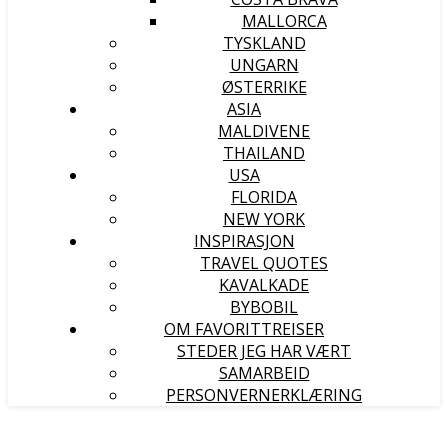
MALLORCA
TYSKLAND
UNGARN
ØSTERRIKE
ASIA
MALDIVENE
THAILAND
USA
FLORIDA
NEW YORK
INSPIRASJON
TRAVEL QUOTES
KAVALKADE
BYBOBIL
OM FAVORITTREISER
STEDER JEG HAR VÆRT
SAMARBEID
PERSONVERNERKLÆRING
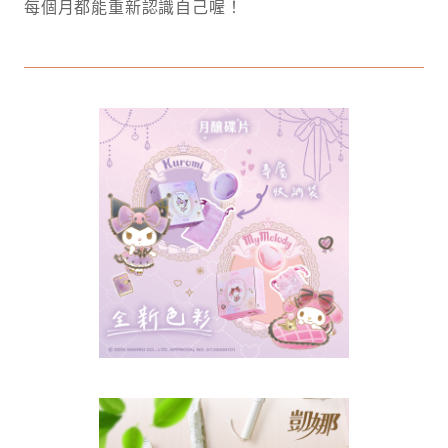
每個月都能重新認識自己喔！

▬▬▬▬▬▬▬▬▬▬

(Problem to work on) Write out the listing above exactly, images omitted.

(Exercise result)
MALLORCA
TYSKLAND
UNGARN
ØSTERRIKE
ASIA
MALDIVENE
THAILAND
USA
FLORIDA
NEW YORK
INSPIRASJON
TRAVEL QUOTES
KAVALKADE
BYBOBIL
OM FAVORITTREISER
STEDER JEG HAR VÆRT
SAMARBEID
PERSONVERNERKLÆRING
每個月都能重新認識自己喔！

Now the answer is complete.